- YOUR INSTRUCTIONS -
A verbatim copy of the data is wanted, minus any picture in it.

Structured diff data:
┄┄┄┄┄┄┄┄┄┄
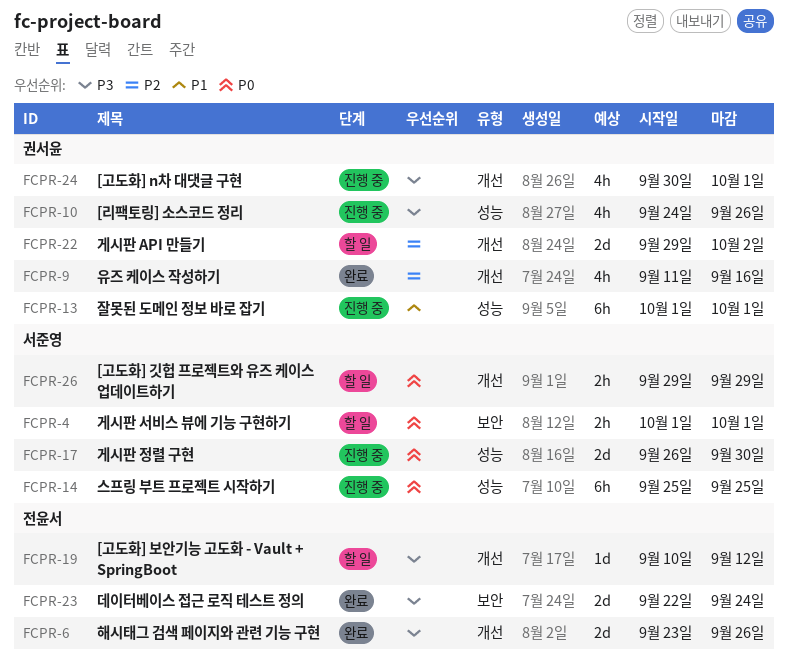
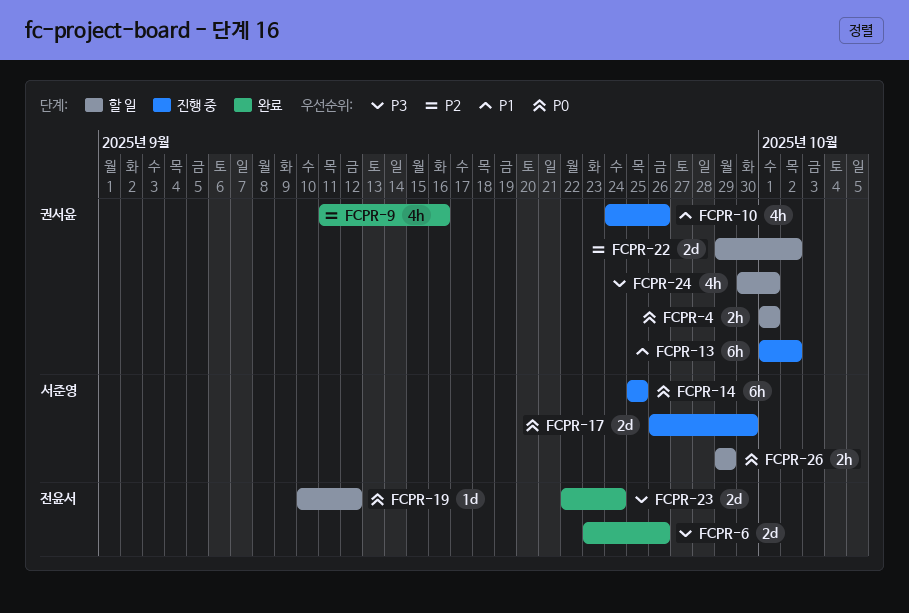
FCPR-4, owner: 서준영 -> 권서윤
FCPR-10, priority: P3 -> P1
FCPR-13, due: Oct 1 -> Oct 2
FCPR-19, priority: P3 -> P0
FCPR-24, status: 진행 중 -> 할 일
┄┄┄┄┄┄┄┄┄┄
- RESULT OF THE EXERCISE -
FCPR-4, owner: 서준영 -> 권서윤
FCPR-10, priority: P3 -> P1
FCPR-13, due: Oct 1 -> Oct 2
FCPR-19, priority: P3 -> P0
FCPR-24, status: 진행 중 -> 할 일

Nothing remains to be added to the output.